Le groupe aéronaval (© MARINE NATIONALE)

Le groupe aéronaval (© MARINE NATIONALE)

 

 

Une présence réduite

 

 

Dans la bataille budgétaire du Livre Blanc, en termes de passerelles, la flotte a donc perdu, par rapport au précédent format, un BPC, ainsi que trois frégates de premier rang. Une réduction qui n’est pas négligeable mais qui n’est pas catastrophique non plus. Ce qui est somme toute logique compte tenu de la montée en puissance des enjeux maritimes, notamment pour la France, qui dispose avec ses 11 millions de km² d’espace maritime de la seconde zone économique exclusive (ZEE) du monde. Un territoire essentiellement situé outre-mer, potentiellement riche en ressources naturelles et qu’il convient de protéger. « Le Livre Blanc a pris en compte les enjeux maritimes et l’importance de l’Outre-mer. Il maintien nôtre spectre de missions, même avec un format resserré », souligne l’amiral Rogel. Toutefois, la réduction des capacités ne sera pas sans impact sur les missions et conduira peut-être, dans les années qui viennent, à faire des choix : « Nous allons légèrement restreindre les missions. Jusqu’à présent, en plus des approches maritimes, nous pouvions nous déployer simultanément sur trois théâtres.

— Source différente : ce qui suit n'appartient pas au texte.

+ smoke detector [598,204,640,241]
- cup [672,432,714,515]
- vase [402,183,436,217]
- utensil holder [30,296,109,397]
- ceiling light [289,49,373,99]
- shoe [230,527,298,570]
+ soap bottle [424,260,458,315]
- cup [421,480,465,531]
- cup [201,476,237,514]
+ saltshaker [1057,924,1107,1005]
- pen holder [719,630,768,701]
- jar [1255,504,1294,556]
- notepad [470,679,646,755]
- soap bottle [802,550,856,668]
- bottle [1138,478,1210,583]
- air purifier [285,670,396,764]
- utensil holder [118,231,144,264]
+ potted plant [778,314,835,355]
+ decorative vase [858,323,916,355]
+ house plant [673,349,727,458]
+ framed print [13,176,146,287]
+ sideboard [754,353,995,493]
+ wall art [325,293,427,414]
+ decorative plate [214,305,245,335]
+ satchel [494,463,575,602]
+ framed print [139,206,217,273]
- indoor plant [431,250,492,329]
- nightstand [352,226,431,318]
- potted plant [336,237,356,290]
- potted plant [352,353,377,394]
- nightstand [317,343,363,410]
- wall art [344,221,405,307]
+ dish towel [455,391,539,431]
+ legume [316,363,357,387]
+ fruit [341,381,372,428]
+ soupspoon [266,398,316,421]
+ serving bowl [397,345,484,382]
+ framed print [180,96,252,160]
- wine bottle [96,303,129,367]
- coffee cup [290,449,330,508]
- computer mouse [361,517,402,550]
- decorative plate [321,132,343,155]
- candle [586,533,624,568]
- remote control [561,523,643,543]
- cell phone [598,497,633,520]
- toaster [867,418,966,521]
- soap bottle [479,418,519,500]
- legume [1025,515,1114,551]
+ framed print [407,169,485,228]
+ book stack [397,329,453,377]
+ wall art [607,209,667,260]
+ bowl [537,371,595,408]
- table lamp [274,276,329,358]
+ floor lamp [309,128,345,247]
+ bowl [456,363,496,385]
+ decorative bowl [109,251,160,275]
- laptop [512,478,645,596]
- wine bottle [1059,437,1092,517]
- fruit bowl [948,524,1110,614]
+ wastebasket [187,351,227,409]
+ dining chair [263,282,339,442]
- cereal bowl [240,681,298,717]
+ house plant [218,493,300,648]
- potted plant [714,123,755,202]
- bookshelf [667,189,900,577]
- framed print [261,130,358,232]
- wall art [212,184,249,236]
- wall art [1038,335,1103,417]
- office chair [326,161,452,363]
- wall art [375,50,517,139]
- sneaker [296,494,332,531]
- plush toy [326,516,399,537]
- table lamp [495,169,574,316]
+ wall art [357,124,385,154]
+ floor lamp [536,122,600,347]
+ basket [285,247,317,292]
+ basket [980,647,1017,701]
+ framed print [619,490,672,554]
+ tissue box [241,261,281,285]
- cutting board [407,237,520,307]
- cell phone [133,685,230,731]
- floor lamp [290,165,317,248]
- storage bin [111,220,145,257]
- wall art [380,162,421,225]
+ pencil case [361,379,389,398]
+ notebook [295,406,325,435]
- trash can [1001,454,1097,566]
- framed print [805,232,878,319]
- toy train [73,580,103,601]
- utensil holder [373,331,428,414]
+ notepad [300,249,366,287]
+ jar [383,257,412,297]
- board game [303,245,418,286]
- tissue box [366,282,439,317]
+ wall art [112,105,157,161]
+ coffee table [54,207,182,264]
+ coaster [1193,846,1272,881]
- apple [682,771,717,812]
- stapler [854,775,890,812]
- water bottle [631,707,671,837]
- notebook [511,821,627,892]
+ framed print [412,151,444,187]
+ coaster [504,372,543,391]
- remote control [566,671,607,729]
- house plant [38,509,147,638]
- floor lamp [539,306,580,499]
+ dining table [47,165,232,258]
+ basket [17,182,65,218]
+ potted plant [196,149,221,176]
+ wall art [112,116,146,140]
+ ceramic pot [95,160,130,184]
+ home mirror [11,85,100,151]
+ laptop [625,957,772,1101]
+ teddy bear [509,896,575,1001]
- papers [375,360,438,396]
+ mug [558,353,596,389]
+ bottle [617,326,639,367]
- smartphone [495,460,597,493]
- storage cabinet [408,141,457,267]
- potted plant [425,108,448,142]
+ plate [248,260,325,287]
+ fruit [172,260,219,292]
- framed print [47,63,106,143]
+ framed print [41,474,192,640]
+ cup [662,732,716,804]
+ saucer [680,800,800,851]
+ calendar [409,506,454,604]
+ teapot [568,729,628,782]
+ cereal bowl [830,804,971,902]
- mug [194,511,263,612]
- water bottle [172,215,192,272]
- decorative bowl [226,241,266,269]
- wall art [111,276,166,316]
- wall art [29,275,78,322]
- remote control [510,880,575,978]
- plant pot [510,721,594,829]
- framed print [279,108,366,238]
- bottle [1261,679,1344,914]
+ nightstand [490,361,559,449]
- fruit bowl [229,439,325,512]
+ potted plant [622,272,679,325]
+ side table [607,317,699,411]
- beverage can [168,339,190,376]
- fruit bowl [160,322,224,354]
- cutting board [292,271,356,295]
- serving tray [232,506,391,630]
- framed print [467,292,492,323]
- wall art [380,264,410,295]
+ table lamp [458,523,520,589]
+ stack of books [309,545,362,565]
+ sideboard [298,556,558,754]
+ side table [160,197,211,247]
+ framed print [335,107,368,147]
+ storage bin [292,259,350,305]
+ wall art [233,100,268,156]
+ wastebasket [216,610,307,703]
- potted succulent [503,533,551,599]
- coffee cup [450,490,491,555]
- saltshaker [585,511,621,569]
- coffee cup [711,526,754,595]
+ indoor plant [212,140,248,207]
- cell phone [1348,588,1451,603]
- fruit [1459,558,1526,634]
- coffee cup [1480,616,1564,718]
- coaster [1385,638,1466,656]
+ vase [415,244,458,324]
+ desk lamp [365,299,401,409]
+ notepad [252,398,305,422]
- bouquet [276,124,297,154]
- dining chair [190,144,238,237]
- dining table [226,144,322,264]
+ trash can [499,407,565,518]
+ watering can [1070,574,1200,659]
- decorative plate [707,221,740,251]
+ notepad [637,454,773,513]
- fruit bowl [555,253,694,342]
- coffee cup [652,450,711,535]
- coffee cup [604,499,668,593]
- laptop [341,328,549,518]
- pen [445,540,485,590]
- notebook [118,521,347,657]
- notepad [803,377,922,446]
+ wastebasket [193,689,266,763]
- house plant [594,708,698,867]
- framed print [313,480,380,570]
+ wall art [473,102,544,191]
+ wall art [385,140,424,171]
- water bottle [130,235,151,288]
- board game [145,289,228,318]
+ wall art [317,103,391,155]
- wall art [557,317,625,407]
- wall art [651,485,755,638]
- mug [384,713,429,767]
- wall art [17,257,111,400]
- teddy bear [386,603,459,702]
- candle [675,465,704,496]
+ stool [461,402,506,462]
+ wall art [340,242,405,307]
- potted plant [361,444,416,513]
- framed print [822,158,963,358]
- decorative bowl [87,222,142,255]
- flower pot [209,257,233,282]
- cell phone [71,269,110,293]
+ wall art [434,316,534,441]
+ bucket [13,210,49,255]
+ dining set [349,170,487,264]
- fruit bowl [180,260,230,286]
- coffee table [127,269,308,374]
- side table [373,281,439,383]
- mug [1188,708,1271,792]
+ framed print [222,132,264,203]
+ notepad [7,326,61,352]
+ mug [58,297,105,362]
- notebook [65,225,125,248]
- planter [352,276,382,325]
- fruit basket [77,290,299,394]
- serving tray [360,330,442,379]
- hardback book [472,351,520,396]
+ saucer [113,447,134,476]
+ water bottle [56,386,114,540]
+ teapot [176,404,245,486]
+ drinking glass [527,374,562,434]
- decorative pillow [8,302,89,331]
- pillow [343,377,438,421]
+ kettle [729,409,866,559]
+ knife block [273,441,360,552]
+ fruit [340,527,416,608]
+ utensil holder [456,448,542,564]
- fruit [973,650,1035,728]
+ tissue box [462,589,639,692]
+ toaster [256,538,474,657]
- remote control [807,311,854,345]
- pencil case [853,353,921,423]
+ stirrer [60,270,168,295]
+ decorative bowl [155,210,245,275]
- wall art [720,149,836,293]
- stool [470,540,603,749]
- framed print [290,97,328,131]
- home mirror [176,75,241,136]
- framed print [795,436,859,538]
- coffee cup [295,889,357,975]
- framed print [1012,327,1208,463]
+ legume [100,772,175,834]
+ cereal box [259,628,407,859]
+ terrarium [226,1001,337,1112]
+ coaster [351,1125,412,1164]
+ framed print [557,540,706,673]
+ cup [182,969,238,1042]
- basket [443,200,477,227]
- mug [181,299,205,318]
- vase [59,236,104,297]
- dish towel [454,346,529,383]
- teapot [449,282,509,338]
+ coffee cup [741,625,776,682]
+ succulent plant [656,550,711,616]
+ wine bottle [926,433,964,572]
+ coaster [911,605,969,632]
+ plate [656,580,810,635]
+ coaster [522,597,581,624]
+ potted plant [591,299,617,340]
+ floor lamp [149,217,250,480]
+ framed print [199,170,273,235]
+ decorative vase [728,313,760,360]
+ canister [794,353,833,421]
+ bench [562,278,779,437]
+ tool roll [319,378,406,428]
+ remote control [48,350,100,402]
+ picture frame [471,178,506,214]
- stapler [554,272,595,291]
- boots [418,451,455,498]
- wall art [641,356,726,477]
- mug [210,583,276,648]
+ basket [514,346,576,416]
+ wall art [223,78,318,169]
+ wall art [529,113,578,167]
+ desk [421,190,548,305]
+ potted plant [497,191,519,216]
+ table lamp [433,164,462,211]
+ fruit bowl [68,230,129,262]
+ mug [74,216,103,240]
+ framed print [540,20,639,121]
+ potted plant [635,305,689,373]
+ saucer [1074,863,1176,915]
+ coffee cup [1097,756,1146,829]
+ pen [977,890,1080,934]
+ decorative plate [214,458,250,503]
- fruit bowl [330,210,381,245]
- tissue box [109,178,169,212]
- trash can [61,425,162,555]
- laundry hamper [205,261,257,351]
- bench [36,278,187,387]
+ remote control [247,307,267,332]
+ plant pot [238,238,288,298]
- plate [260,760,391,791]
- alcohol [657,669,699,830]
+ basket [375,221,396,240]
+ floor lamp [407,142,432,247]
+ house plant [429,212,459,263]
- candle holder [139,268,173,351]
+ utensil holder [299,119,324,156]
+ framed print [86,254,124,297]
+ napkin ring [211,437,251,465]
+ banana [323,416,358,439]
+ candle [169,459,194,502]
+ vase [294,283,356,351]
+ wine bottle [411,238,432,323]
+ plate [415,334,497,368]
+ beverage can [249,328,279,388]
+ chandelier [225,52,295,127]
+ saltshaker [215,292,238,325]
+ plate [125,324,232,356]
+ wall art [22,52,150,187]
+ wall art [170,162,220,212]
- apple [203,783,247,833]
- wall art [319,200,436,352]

Demain, nous ne pourrons le faire que pour un ou deux théâtres ».

 

 

SNA du type Barracuda (© DCNS)

SNA du type Barracuda (© DCNS)

 

 

De nouvelles unités aux capacités supérieures

 

 

L’amiral Rogel note, toutefois, que les nouveaux équipements offrent des capacités plus importantes, permettant de compenser en partie la réduction du format. C’est le cas des nouvelles FREMM, mais aussi des futurs SNA du type Barracuda, appelés à remplacer les sous-marins du type Rubis à compter de 2017/2018. « Ces sous-marins seront notamment équipés, comme les FREMM, du missile de croisière naval, qui offrira des capacités de frappe dans la profondeur importantes. Du fait de leur discrétion, ils pourront se rendre dans des zones de crise, sans pour autant élever le niveau de la crise ». Il s’agit d’ailleurs d’une caractéristique générale de la marine qui, en utilisant la liberté de naviguer dans les eaux internationales, peut s’approcher d’une zone sensible et y disposer des moyens d’action de manière plus ou moins ostensible selon la situation et l’effet recherché. « L’accès à un théâtre d’opération par la mer constitue un grand avantage. Ainsi, en Côte d’Ivoire (en 2011, ndlr), un BPC a pu assurer le soutien de la force Licorne sans élever le niveau de la crise, ce qui aurait été le cas si les moyens de l’armée de Terre avaient été renforcés par la frontière terrestre ». Le CEMM cite d’ailleurs les bâtiments de projection et de commandement comme un exemple de l’amélioration de la polyvalence et des capacités résultant de la mise en service des unités de nouvelle génération : « Les BPC sont des bateaux bien plus complets que les anciens transports de chalands débarquement. Conçus pour les opérations aéroterrestres et pouvant remplir un large spectre de missions, ces nouveaux bâtiments sont des outils très performants et reconnu partout comme tel. Cela tient au fait qu’ils ont été bâti au travers d’une collaboration très étroite avec l’armée de Terre, qui partage cet outil avec la marine ».